**Problem requirements**
Reproduce all of the data below word for word, line by line. Omit the pictures.

[Text extracted from each page]
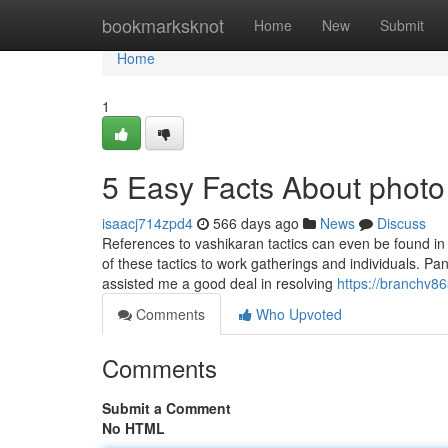
Home
bookmarksknot
Home
New
Submit
Home
1
5 Easy Facts About photo
isaacj714zpd4
566 days ago
News
Discuss
References to vashikaran tactics can even be found in
of these tactics to work gatherings and individuals. P
assisted me a good deal in resolving
https://branchv86
Comments
Who Upvoted
Comments
Submit a Comment
No HTML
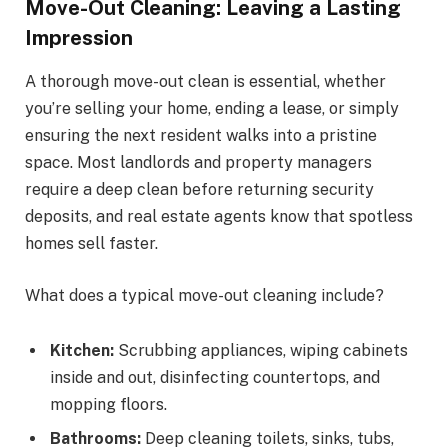
Move-Out Cleaning: Leaving a Lasting
Impression
A thorough move-out clean is essential, whether
you’re selling your home, ending a lease, or simply
ensuring the next resident walks into a pristine
space. Most landlords and property managers
require a deep clean before returning security
deposits, and real estate agents know that spotless
homes sell faster.
What does a typical move-out cleaning include?
Kitchen:
Scrubbing appliances, wiping cabinets
inside and out, disinfecting countertops, and
mopping floors.
Bathrooms:
Deep cleaning toilets, sinks, tubs,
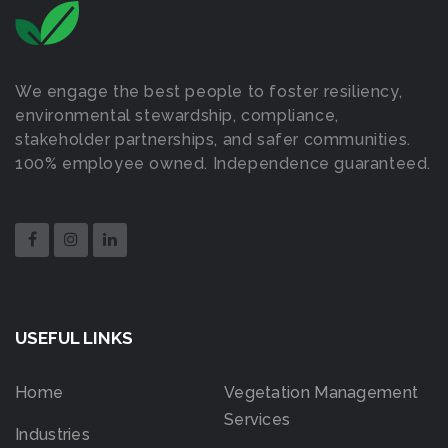
We engage the best people to foster resiliency,
environmental stewardship, compliance,
stakeholder partnerships, and safer communities.
100% employee owned. Independence guaranteed.
USEFUL LINKS
Home
Vegetation Management
Services
Industries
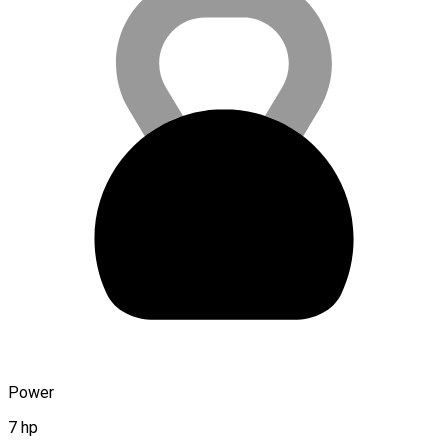
Power
7 hp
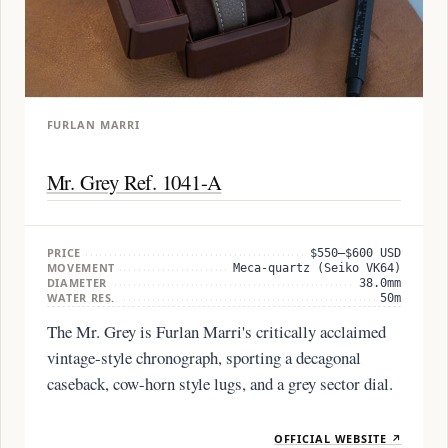
FURLAN MARRI
Mr. Grey Ref. 1041-A
PRICE
$550–$600 USD
MOVEMENT
Meca-quartz (Seiko VK64)
DIAMETER
38.0mm
WATER RES.
50m
The Mr. Grey is Furlan Marri's critically acclaimed
vintage-style chronograph, sporting a decagonal
caseback, cow-horn style lugs, and a grey sector dial.
OFFICIAL WEBSITE ↗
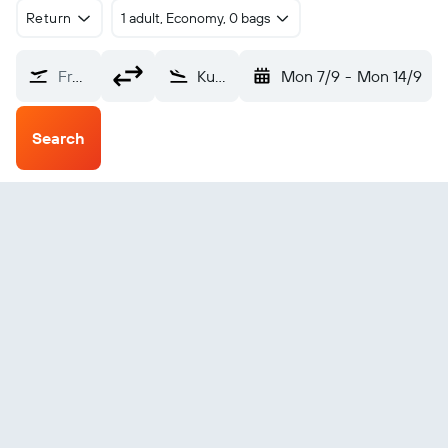
Return
1 adult, Economy, 0 bags
From?
Kumamoto (KMJ)
Mon 7/9
-
Mon 14/9
Search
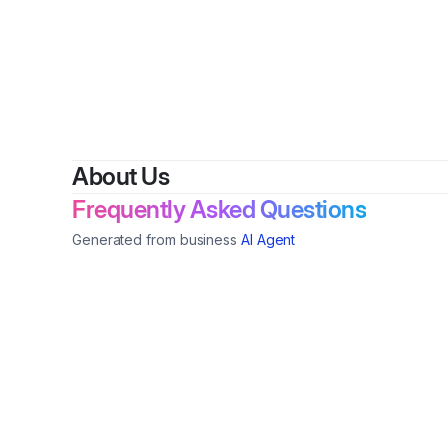
By
Sand
About Us
Frequently Asked Questions
Generated from business
AI Agent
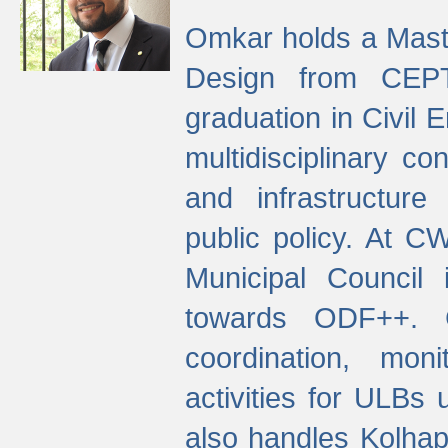
Omkar holds a Maste
Design from CEPT
graduation in Civil 
multidisciplinary co
and infrastructure
public policy. At C
Municipal Council
towards ODF++. Cu
coordination, mo
activities for ULBs
also handles Kolhap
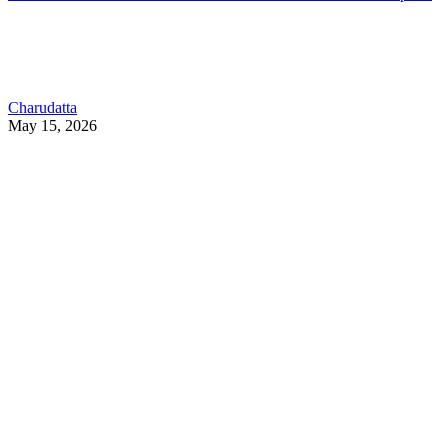
Charudatta
May 15, 2026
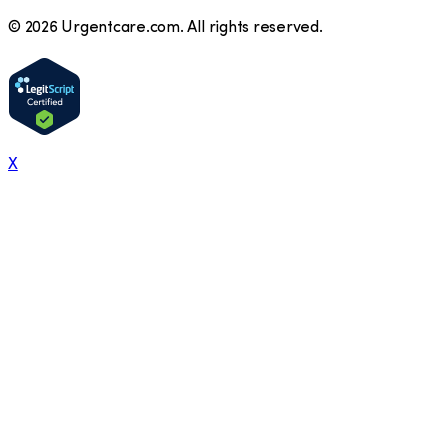
©
2026
Urgentcare.com. All rights reserved.
X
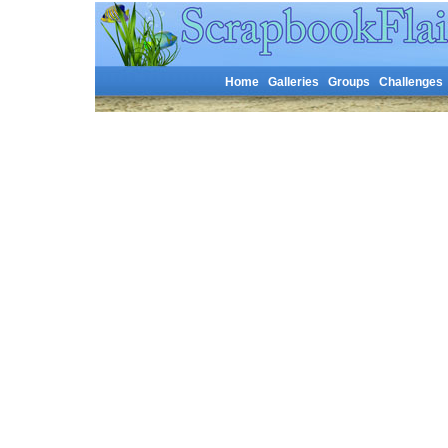
Home
Galleries
Groups
Challenges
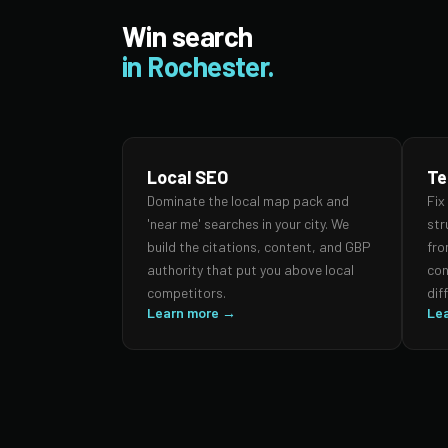
Win search
in Rochester.
Local SEO
Te
Dominate the local map pack and
Fix
'near me' searches in your city. We
str
build the citations, content, and GBP
fro
authority that put you above local
con
competitors.
dif
Learn more →
Le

**Solved exercise**
Home
bookmarksknot
Home
New
Submit
Home
1
5 Easy Facts About photo
isaacj714zpd4
566 days ago
News
Discuss
References to vashikaran tactics can even be found in
of these tactics to work gatherings and individuals. P
assisted me a good deal in resolving
https://branchv86
Comments
Who Upvoted
Comments
Submit a Comment
No HTML
Move-Out Cleaning: Leaving a Lasting
Impression
A thorough move-out clean is essential, whether
you’re selling your home, ending a lease, or simply
ensuring the next resident walks into a pristine
space. Most landlords and property managers
require a deep clean before returning security
deposits, and real estate agents know that spotless
homes sell faster.
What does a typical move-out cleaning include?
Kitchen:
Scrubbing appliances, wiping cabinets
inside and out, disinfecting countertops, and
mopping floors.
Bathrooms:
Deep cleaning toilets, sinks, tubs,
We engage the best people to foster resiliency,
environmental stewardship, compliance,
stakeholder partnerships, and safer communities.
100% employee owned. Independence guaranteed.
USEFUL LINKS
Home
Vegetation Management
Services
Industries
Power
7 hp
FURLAN MARRI
Mr. Grey Ref. 1041-A
PRICE
$550–$600 USD
MOVEMENT
Meca-quartz (Seiko VK64)
DIAMETER
38.0mm
WATER RES.
50m
The Mr. Grey is Furlan Marri's critically acclaimed
vintage-style chronograph, sporting a decagonal
caseback, cow-horn style lugs, and a grey sector dial.
OFFICIAL WEBSITE ↗
Return
1 adult, Economy, 0 bags
From?
Kumamoto (KMJ)
Mon 7/9
-
Mon 14/9
Search
By
Sand
About Us
Frequently Asked Questions
Generated from business
AI Agent
Omkar holds a Maste
Design from CEPT
graduation in Civil 
multidisciplinary co
and infrastructure
public policy. At C
Municipal Council
towards ODF++. Cu
coordination, mo
activities for ULBs
also handles Kolhap
Charudatta
May 15, 2026
©
2026
Urgentcare.com. All rights reserved.
X
Home
Galleries
Groups
Challenges
Win search
in Rochester.
Local SEO
Te
Dominate the local map pack and
Fix
'near me' searches in your city. We
str
build the citations, content, and GBP
fro
authority that put you above local
con
competitors.
dif
Learn more →
Le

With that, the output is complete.